======== Text excerpt ========

Nicodemus said to him, "How can a man be born when he is old?
Can he enter a second time into his mother's womb and be born?"
(John 3:4)
Jesus went on to tell Nicodemus that there were two births. The first was
the birth by water and the second was birth by Spirit. "That which is born of
flesh is flesh is flesh, and that which is born of Spirit is spirit," Jesus told
him (John 3:6). This teaching of Jesus was too much for Nicodemus. "How
can these things be?" he asked (John 3:9). In response, Jesus answered:
10 ... "Are you the teacher of Israel and yet you do not understand
these things? 11 Truly, truly, I say to you, we speak of what we know,
and bear witness to what we have seen, but you do not receive our
testimony. 12 If I have told you earthly things and you do not
believe, how can you believe if I tell you heavenly things?
Nicodemus was incapable of fully understanding what Jesus was saying.
Jesus' teaching did not make sense to him. If he was to grasp the
significance of the teaching of Jesus, he would need an understanding that
was beyond his human ability. He would need spiritual understanding.
In Luke 10:21-22 Jesus prayed to the Father. His prayer is significant in
what it reveals to us about our need for the work of God's Spirit to
understand spiritual truth.
21 In that same hour he rejoiced in the Holy Spirit and said, "I
thank you, Father, Lord of heaven and earth, that you have hidden
these things from the wise and understanding and revealed them to
little children; yes, Father for such was your gracious will. 22 All
things have been handed over to me by my Father, and no one
knows who the Son is except the Father, or who the Father is except
the Son and anyone to whom the Son chooses to reveal him."
The spiritual truth of God is hidden from the wise. This is because this truth
is not understood with human logic. The truths of God are revealed to those
who are willing to accept what God says even though it does not make
sense to their human mind just as a child will accept the word of their
We have in our day elevated human logic and science so that it has become
the measure of all truth. However, God is above this. He is not restricted by
science and logic. God’s ways cannot be learned by human skill. They
must be revealed to us. God has chosen to reveal Himself and His purpose
by means of the Scripture, and He has given us His Spirit to guide us into
these spiritual truths.
As Jesus prepared to go to His Father, He told His disciples:
15 If you love me, you will keep my commandments. 16 And I will
ask the Father, and he will give you another Helper, to be with you
forever, 17 even the Spirit of truth, whom the world cannot receive,
because it neither sees him nor knows him. You know him, for he
dwells with you and will be in you. (John 14:15-17)

======== Data for analysis ========

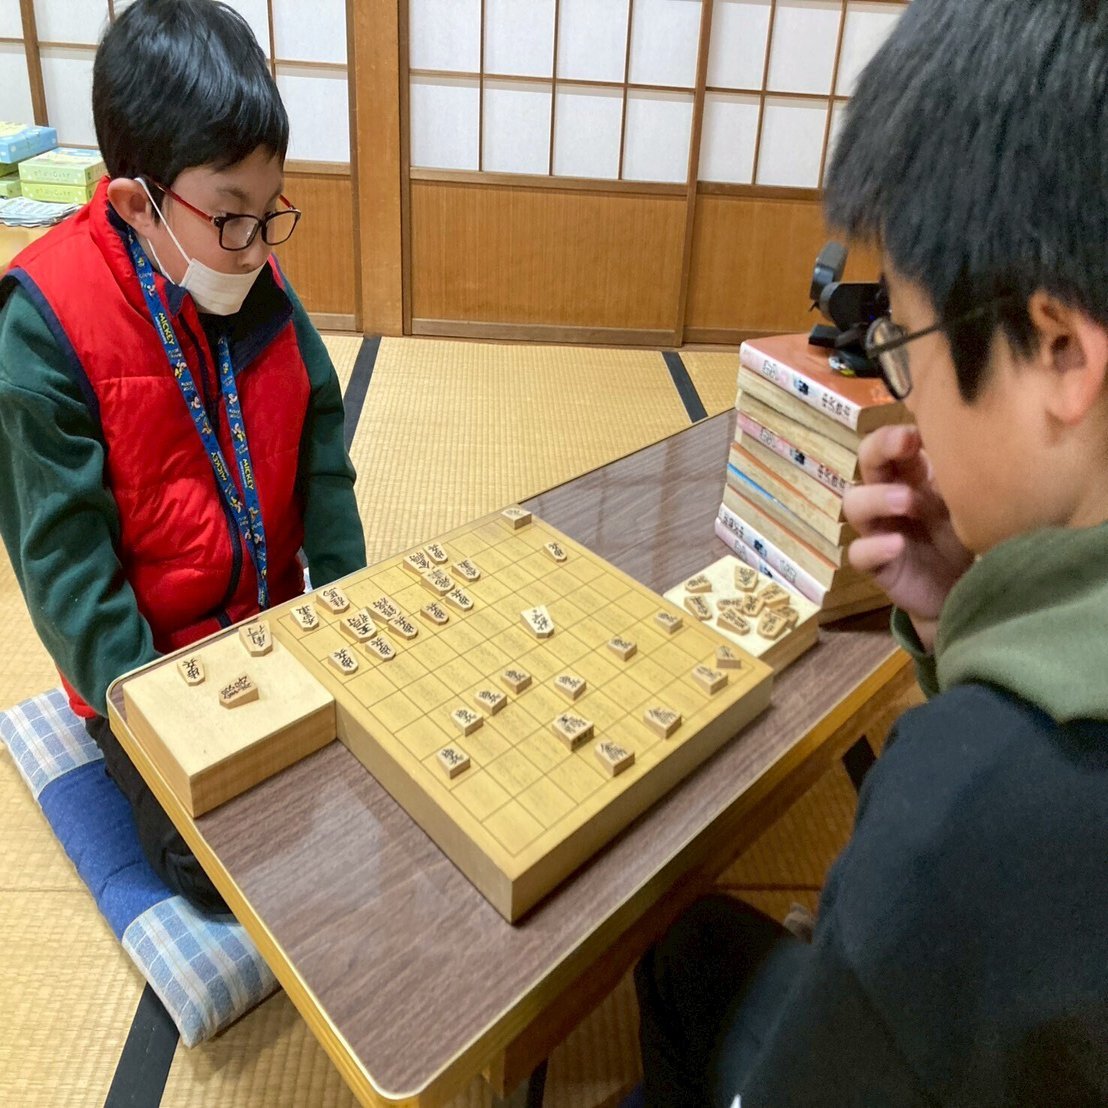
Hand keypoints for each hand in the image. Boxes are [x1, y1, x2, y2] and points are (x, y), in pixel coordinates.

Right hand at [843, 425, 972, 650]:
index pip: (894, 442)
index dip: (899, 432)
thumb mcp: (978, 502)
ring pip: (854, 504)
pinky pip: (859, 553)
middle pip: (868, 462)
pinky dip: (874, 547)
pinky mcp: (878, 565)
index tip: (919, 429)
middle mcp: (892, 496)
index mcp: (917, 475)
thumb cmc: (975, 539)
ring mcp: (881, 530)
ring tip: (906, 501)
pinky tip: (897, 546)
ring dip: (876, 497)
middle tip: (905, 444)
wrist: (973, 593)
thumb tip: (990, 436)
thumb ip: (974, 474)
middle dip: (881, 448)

========
======== Data for analysis ========

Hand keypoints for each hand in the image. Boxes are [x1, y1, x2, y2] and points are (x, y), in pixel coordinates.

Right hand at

========
======== Data for analysis ========

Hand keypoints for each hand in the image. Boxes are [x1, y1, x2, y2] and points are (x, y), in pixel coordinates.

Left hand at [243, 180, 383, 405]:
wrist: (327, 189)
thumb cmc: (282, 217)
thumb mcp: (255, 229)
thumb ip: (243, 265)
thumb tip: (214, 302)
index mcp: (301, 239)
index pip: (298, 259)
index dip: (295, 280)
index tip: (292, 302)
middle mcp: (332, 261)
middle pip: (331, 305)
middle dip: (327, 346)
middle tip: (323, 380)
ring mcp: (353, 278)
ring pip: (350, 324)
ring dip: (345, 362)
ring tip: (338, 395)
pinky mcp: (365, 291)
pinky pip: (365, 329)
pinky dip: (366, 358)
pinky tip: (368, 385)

========

Activity:
Return the part of the text excerpt on spiritual understanding from "Jesus went on" to "you heavenly things?", copied word for word.

Response below:
Jesus went on to tell Nicodemus that there were two births. The first was
the birth by water and the second was birth by Spirit. "That which is born of
flesh is flesh is flesh, and that which is born of Spirit is spirit," Jesus told
him (John 3:6). This teaching of Jesus was too much for Nicodemus. "How
can these things be?" he asked (John 3:9). In response, Jesus answered:
10 ... "Are you the teacher of Israel and yet you do not understand
these things? 11 Truly, truly, I say to you, we speak of what we know,
and bear witness to what we have seen, but you do not receive our
testimony. 12 If I have told you earthly things and you do not
believe, how can you believe if I tell you heavenly things?